Reading text:
>>>>>
- MS 368 highlighted in pink

Route information
- Maintained by MDOT and Blue Mountain
- Length: 3.561 mi (5.731 km)
- Existed: c. 1956–present

Major junctions
- West end: MS 2 / MS 15 in Blue Mountain
- East end: CO 700 near Blue Mountain

Location
- Country: United States
- State: Mississippi
- Counties: Tippah

Highway system
- Mississippi State Highway System; Interstate; US; State;
| ← MS 367 |  | → MS 369 |

= Mississippi Highway 368 =

Highway in Mississippi

Mississippi Highway 368 (MS 368) is a state highway in northern Mississippi. The route starts at MS 2 and MS 15 in Blue Mountain and travels eastward from the town. The road intersects a few city streets inside the town and county roads outside it. MS 368 ends at its intersection with County Road 700 (CO 700). The route was designated around 1956, connecting MS 2 and MS 15 in Blue Mountain to MS 370 near Dumas. A western extension to MS 5 existed for ten years from 1957 to 1967, and the section east of CO 700 gradually returned to Tippah County for maintenance.

==Route description==
All of MS 368 is located in southwestern Tippah County. In 2017, the Mississippi Department of Transportation (MDOT) calculated 570 vehicles traveling on MS 368 near CO 711 on average each day. The route is legally defined in Mississippi Code § 65-3-3, and it is maintained by MDOT and the town of Blue Mountain inside the city limits, as part of the Mississippi State Highway System.
<<<<<
Data excerpt:
>>>>>
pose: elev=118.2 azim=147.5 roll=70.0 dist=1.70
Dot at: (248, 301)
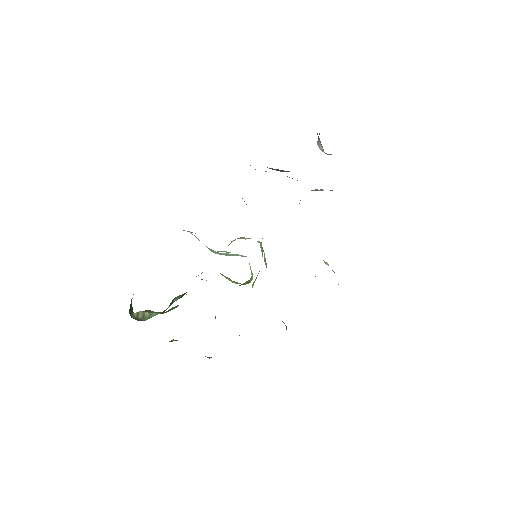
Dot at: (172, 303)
<<<<<
Brief: According to the article on Mississippi Highway 368, which years did the western extension to MS 5 exist?

Result for this task: From 1957 to 1967